The British Antarctic Survey (BAS) is embarking on a groundbreaking collaborative project with experts from ten European countries to unravel the climate mysteries preserved in Antarctic ice. This initiative builds on over six decades of research by BAS on the secrets hidden in the ice of the planet's most remote continent.

The BAS has a history of significant discoveries, including the identification of the thinning ozone layer over Antarctica in 1985. This pivotal finding played a crucial role in spurring global action leading to the ban on ozone-depleting chemicals, showcasing the potential impacts of their ongoing research.

With their current project, researchers aim to provide essential historical perspectives to better understand contemporary climate changes. They successfully extracted ancient ice cores dating back between 1.2 million and 1.5 million years, expected to yield valuable insights into Earth's climatic history.

The ice core extraction occurred at Little Dome C in East Antarctica, a carefully selected field camp. Scientists drilled to a depth of 2,800 meters, a delicate operation that required about two and a half hours to retrieve each 4.5-meter section of ice.

Once collected, the ice samples were meticulously documented and divided into smaller pieces, each prepared for transportation to various research institutions across Europe. A total of 190 meters of ice was sent to Cambridge in the UK, where it has been sectioned into one-meter long samples and carefully preserved at a chilling temperature of -25 degrees Celsius.

The BAS ice core engineer, James Veale, noted that some of the deepest segments of the borehole contain some of the oldest ice, with particular samples retrieved from roughly 2,600 meters deep, believed to be at least 1.2 million years old. This ancient ice offers a precious glimpse into the Earth's climatic past.

Veale described the ice at such depths as resembling glass due to the immense pressure it has endured, which significantly reduces the visibility of occlusions and atmospheric bubbles within.

To analyze the ancient ice, the team will employ continuous flow analysis, allowing them to melt the ice incrementally. This method will facilitate the examination of dust, gases, isotopes, and chemical signatures, which are crucial to reconstructing past climate and environmental conditions, including patterns of wind, temperature fluctuations, and rainfall.

Among the critical questions this research seeks to address is the reason behind the abrupt shifts in Earth's natural climate cycles.
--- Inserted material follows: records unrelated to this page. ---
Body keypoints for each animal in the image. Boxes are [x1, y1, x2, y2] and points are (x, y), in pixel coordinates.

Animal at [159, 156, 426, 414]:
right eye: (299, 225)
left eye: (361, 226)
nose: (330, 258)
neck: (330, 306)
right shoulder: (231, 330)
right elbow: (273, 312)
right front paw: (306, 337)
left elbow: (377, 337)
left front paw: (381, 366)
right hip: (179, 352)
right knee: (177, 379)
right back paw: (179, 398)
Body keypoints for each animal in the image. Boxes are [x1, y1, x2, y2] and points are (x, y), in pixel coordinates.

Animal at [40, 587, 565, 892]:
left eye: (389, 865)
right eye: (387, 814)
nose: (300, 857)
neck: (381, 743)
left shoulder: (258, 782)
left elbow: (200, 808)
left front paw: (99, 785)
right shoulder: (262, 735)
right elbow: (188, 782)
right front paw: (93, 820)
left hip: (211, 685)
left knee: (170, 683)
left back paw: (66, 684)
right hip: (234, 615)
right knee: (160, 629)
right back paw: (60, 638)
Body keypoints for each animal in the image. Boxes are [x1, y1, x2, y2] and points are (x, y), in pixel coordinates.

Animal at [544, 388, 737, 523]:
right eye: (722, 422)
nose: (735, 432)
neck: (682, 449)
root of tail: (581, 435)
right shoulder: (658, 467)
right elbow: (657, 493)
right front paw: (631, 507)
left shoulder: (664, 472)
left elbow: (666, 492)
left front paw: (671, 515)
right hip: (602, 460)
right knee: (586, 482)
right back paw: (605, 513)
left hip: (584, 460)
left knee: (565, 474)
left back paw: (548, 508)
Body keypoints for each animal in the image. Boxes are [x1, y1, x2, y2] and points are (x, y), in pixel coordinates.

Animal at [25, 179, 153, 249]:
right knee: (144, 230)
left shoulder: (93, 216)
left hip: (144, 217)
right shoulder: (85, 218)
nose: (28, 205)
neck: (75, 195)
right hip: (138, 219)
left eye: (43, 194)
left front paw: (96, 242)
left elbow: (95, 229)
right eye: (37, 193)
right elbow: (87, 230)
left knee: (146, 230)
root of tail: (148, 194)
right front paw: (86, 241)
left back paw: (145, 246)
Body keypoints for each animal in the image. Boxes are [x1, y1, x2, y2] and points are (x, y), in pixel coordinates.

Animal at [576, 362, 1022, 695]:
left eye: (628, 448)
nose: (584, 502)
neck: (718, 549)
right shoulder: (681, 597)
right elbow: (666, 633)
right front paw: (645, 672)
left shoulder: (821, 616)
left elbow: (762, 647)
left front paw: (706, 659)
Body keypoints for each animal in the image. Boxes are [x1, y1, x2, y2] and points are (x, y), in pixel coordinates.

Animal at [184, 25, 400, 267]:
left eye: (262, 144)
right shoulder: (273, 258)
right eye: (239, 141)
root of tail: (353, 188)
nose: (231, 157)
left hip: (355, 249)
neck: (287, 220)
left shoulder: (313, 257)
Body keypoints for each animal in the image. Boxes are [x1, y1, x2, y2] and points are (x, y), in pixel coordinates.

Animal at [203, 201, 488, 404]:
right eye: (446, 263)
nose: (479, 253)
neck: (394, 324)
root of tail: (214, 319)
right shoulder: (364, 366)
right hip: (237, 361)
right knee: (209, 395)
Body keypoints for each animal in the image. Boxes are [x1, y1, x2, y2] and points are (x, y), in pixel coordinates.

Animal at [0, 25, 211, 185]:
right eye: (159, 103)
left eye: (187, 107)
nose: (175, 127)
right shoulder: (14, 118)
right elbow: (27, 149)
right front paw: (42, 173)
Notably, during the Mid-Pleistocene Transition roughly 800,000 to 1.2 million years ago, the frequency of glacial cycles changed dramatically from every 40,000 years to every 100,000 years.

Dr. Liz Thomas, BAS' Head of Ice Core Research, highlighted the significance of understanding this transition, querying what factors could have triggered such a change and whether it holds implications for potential future climatic changes.

As the research progresses in the coming weeks, the melted samples will be subjected to detailed analysis. The findings locked in this ancient ice have the potential to inform our understanding of the climate's sensitivity to anthropogenic influences, such as increasing carbon dioxide levels, and could significantly shape environmental policy decisions in the future.